The interdisciplinary service provides a fortnight-long residential program of medical, physical and psychological interventions. Outcome measures for each patient are compared to their intake scores, which are then used to guide the recommendations made to referrers at the end of the program. The outcomes are also provided to patients. We currently maintain a research data base of approximately 500 de-identified patients who have attended the program over the past 10 years that we use for ongoing research in the naturalistic setting of a community based practice.

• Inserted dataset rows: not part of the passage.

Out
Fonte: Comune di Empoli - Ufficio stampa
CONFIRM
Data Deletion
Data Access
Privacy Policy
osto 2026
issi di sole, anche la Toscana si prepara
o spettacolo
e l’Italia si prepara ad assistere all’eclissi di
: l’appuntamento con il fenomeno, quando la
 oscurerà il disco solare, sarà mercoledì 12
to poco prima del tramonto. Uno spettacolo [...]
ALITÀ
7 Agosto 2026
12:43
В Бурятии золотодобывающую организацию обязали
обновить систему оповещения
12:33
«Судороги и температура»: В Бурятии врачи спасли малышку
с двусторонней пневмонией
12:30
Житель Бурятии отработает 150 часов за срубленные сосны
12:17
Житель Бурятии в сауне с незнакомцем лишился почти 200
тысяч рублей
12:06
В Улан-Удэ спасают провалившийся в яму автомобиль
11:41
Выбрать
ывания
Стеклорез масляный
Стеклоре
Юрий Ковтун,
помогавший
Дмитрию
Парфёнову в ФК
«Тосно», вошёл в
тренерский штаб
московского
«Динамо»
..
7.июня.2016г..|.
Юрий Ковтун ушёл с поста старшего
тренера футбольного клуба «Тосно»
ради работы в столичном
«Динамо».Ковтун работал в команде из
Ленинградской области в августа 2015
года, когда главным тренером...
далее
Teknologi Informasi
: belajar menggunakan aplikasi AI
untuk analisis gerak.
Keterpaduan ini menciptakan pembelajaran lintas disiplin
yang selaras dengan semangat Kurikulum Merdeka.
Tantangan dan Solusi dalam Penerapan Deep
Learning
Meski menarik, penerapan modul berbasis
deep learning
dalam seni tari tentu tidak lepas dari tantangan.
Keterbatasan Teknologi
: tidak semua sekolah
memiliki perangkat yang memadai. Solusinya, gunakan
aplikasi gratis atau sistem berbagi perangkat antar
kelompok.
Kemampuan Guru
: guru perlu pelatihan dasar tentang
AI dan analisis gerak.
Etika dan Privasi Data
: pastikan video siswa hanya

In 2011 we published a pilot study in the journal Clinical Psychologist on the outcomes of the program (1). Based on 129 patients, we measured six psychological components of the chronic pain syndrome (depression, anxiety, stress, pain catastrophising, kinesiophobia and pain acceptance), both on entry to the program and on discharge two weeks later. We reported a significant group improvement in response to the program in all symptoms measured. The extent of symptom improvement ranged from 9% to 42% depending on the symptom. The proportion of participants who showed reliable improvements on their own baselines (calculated using the Reliable Change Index) ranged from 22% to 50% depending on the individual symptoms measured. Thus, our results confirmed the overall group effectiveness of the pain management program, but also highlighted the need to identify predictors of individual responsiveness based on patient characteristics.

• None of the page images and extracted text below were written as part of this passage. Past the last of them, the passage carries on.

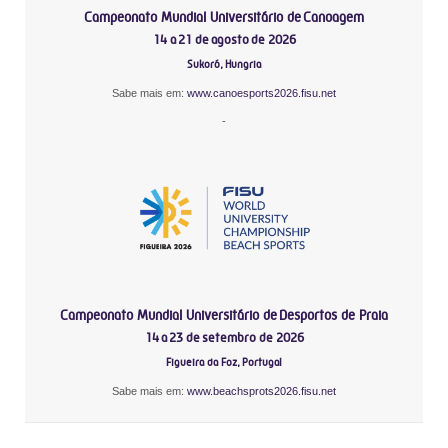
Campeonato Mundial Universitário de Canoagem
14 a 21 de agosto de 2026
Sukoró, Hungria
Sabe mais em:
www.canoesports2026.fisu.net
-
Campeonato Mundial Universitário de Desportos de Praia
14 a 23 de setembro de 2026
Figueira da Foz, Portugal
Sabe mais em:
www.beachsprots2026.fisu.net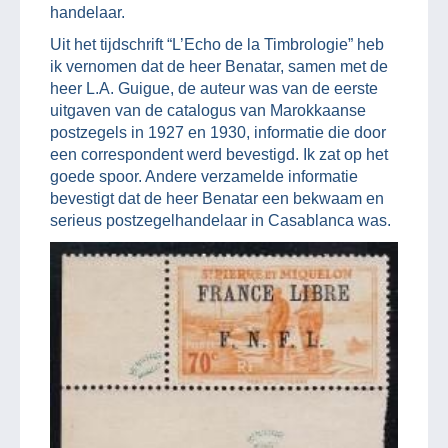
handelaar.
Uit het tijdschrift “L’Echo de la Timbrologie” heb
ik vernomen dat de heer Benatar, samen met de
heer L.A. Guigue, de auteur was van de eerste
uitgaven van de catalogus van Marokkaanse
postzegels in 1927 en 1930, informatie die door
een correspondent werd bevestigd. Ik zat op het
goede spoor. Andere verzamelde informatie
bevestigt dat de heer Benatar een bekwaam en
serieus postzegelhandelaar in Casablanca was.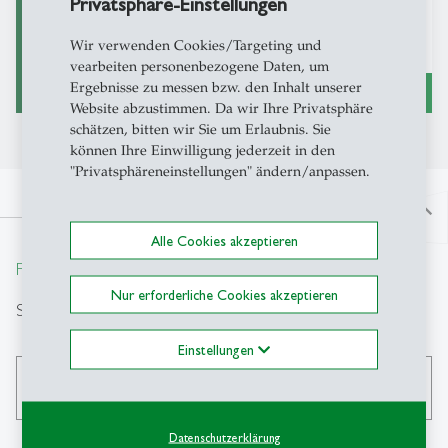
Privatsphäre-Einstellungen
Projektstart
01.04.2020
Wir verwenden Cookies/Targeting und
Fördermittel
SNF
vearbeiten personenbezogene Daten, um
Ergebnisse zu messen bzw. den Inhalt unserer
east
Website abzustimmen. Da wir Ihre Privatsphäre
schätzen, bitten wir Sie um Erlaubnis. Sie
können Ihre Einwilligung jederzeit in den
"Privatsphäreneinstellungen" ändern/anpassen.
north
Alle Cookies akzeptieren
From insight to impact.
Nur erforderliche Cookies akzeptieren
Suche
Einstellungen
search
Datenschutzerklärung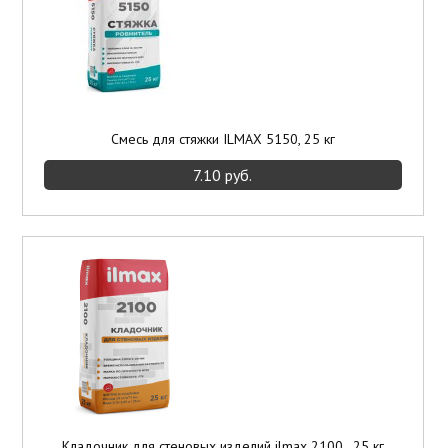
Смесь для стяжки ILMAX 5150, 25 кг
7.10 руб.
Кладочник для стеновых изделий ilmax 2100 , 25 кг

In 2017, we published our findings on predictors of responsivity to interdisciplinary pain management in the journal Pain Medicine, which is a leading international journal (2). We found that physical, psychological, and social outcomes all improved in a significant proportion of participants. High baseline depression was a clinically reliable predictor of individual-level improvement. Individuals with nociceptive pain and those who were older showed the largest response across multiple outcomes and domains.
We have used our research findings to guide us in refining our measures to be more valid, sensitive and reliable, and have commenced these new measures. We have also modified the psychology component of the program to incorporate Mindful Cognitive Behavioural Therapy (MCBT) based on Dr Melissa Day’s book, Day, M.A. (2017). Mindfulness-Based Cognitive Therapy for Chronic Pain: A Clinical Manual and Guide. Chichester, UK: Wiley. Our research is conducted with the oversight and approval of the University of Queensland Human Research Ethics Committee.

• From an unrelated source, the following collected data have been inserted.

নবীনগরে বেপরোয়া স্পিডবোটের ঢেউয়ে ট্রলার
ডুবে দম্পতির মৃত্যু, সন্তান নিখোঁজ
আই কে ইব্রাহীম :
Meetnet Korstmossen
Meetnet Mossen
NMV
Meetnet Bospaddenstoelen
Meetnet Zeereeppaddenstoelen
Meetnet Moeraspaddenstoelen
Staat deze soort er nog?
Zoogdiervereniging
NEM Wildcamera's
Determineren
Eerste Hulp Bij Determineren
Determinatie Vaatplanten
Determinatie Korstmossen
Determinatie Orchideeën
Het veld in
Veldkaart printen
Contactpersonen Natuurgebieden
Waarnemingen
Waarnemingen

Peer Reviewed Publications
(1) Han, X., Geffen, S., Browning M., Kenardy J. and Geffen, G. Outcome evaluation of a multidisciplinary pain management programme comparing group with individual change. Clinical Psychologist 15 (2011) 133-138
(2)Day M., Brinums M., Craig N., Geffen L., Geffen S., Lovai M., & Geffen G. Predictors of Responsivity to Interdisciplinary Pain Management. Pain Medicine 0: 1-14, 2017
Investigator Initiated Research Grant (Pfizer Tracking Number WS1752197) 2012-2017 $186,000. Patient predictors of therapeutic responsiveness in a multidisciplinary pain management program.
Media and Presentations
Day, M.A., Geffen, G., Sullivan, M. The theoretical, empirical and clinical advances in persistent pain management. The 1st APS Congress, Melbourne, Victoria, September, 2016.
Day, M.A. Psychology in pain management and practitioner self-care. Australasian Faculty of Rehabilitation Medicine (AFRM) Annual Trainees Meeting, Gold Coast, Queensland, March 14, 2015.
Geffen, S., Day, M.A., Craig, N. Putting patients in control of their pain: Brisbane pain and rehabilitation service (BPRS). Pain and Palliative Care Conference, Brisbane, Queensland, December 3, 2014.
Day, M., Brinums, M., Craig, N., Geffen, S., & Geffen, G. (2016). Reversing maladaptive plasticity in chronic pain. InPsych, 38(4), 18.